Se avessimo sempre saputo che l’oceano è blu, nel prossimo futuro potrebbe cambiare colore e diventare verde. Spiegazioni.
Se la Terra è soprannominata il “pianeta blu”, è per una buona ragione: è ricoperta per il 70% da acqua, di un colore blu intenso. Tuttavia, gli oceani potrebbero cambiare colore nel prossimo futuro. Questa teoria è già stata annunciata nel 2023 dagli scienziati, che osservavano gli oceani da circa vent’anni.
Più recentemente, altri ricercatori dell’Università di Nagoya, in Giappone, hanno pubblicato uno studio su questo argomento sulla rivista Nature Ecology & Evolution. Secondo loro, l’oceano sta diventando verde.
L’oceano diventa verde
Se questo cambiamento sorprende, non è una novità. Secondo gli scienziati, gli oceani erano già verdi 3 miliardi di anni fa. A quel tempo, l’acqua era carica di idrossido di ferro, una sostanza chimica che assorbe la luce blu e riflette solo la luce verde. Successivamente, nell’acqua apparvero cianobatteri, i cui pigmenti assorbirono il verde e il rosso. Nel corso del tempo, il livello di ossigeno nell’oceano è aumentato, la sua composizione è cambiata e il suo colore è diventato blu.
Questo sconvolgimento sembra ripetersi poiché secondo lo studio, il 56% degli oceani del mondo hanno già iniziato a diventare verdi negli ultimi 20 anni, secondo i dati satellitari.
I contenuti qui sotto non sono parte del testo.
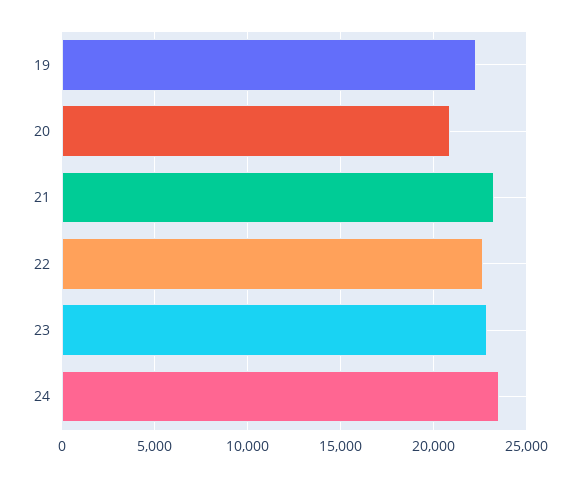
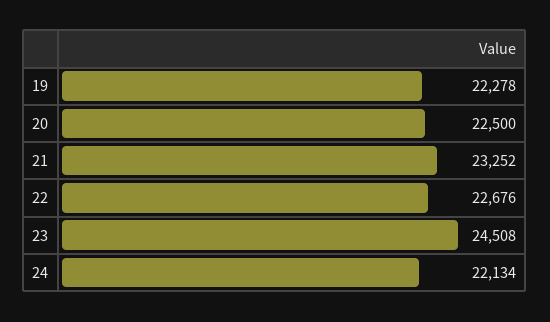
  {
    "19": 22278,
-   "20": 21000,
+   "20": 22500,
    "21": 23252,
    "22": 22676,
-   "23": 23000,
+   "23": 24508,
-   "24": 23500
+   "24": 22134
  }

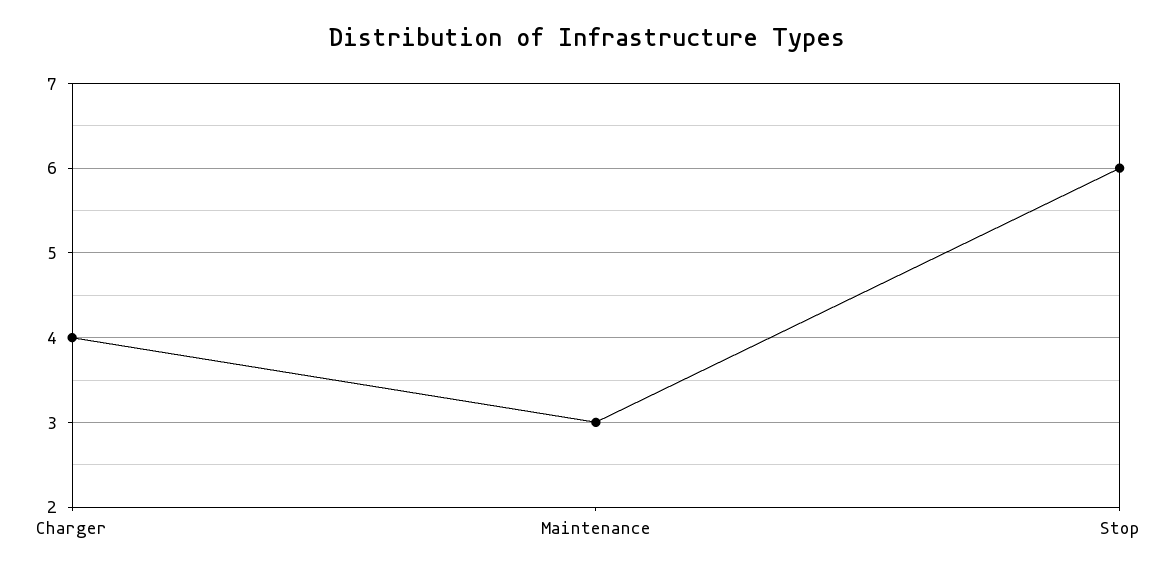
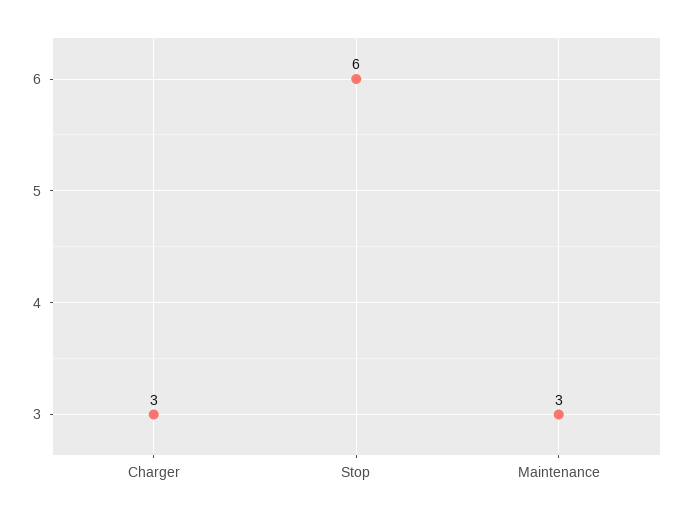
  {
-   "Charger": 4,
+   "Charger": 3,
    "Maintenance": 3,
    "Stop": 6
  }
Questa volta il motivo è legato alla presenza di fitoplancton, sempre più numerosi nelle acque.
Queste minuscole alghe contengono clorofilla, che cambia il colore dell’acqua. Secondo The Conversation, proliferano sempre di più perché gli oceani si sono adattati al loro sviluppo. A causa del riscaldamento globale, la temperatura dell’acqua aumenta e gli oceani assorbono CO2, favorendo lo sviluppo del fitoplancton.
Quali conseguenze?
Oltre a cambiare il colore degli oceani, questa novità potrebbe avere conseguenze sull’ecosistema marino. Alcune specie di pesci potrebbero proliferare e altre scomparire, interrompendo così le catene alimentari.
Il fitoplancton rilascia anche composti organici volatili nell’atmosfera. Queste formano nubi che potrebbero trasformare il clima in alcune regioni. Infine, quando il fitoplancton muore, assorbe ossigeno dall’acqua e questa mancanza di ossigeno crea zone morte nell’oceano, dove nessuna specie acquatica può vivere.
In definitiva, questo grande cambiamento modificherà l’aspetto degli oceani e il loro funzionamento, il che potrebbe avere gravi conseguenze sull’ecosistema.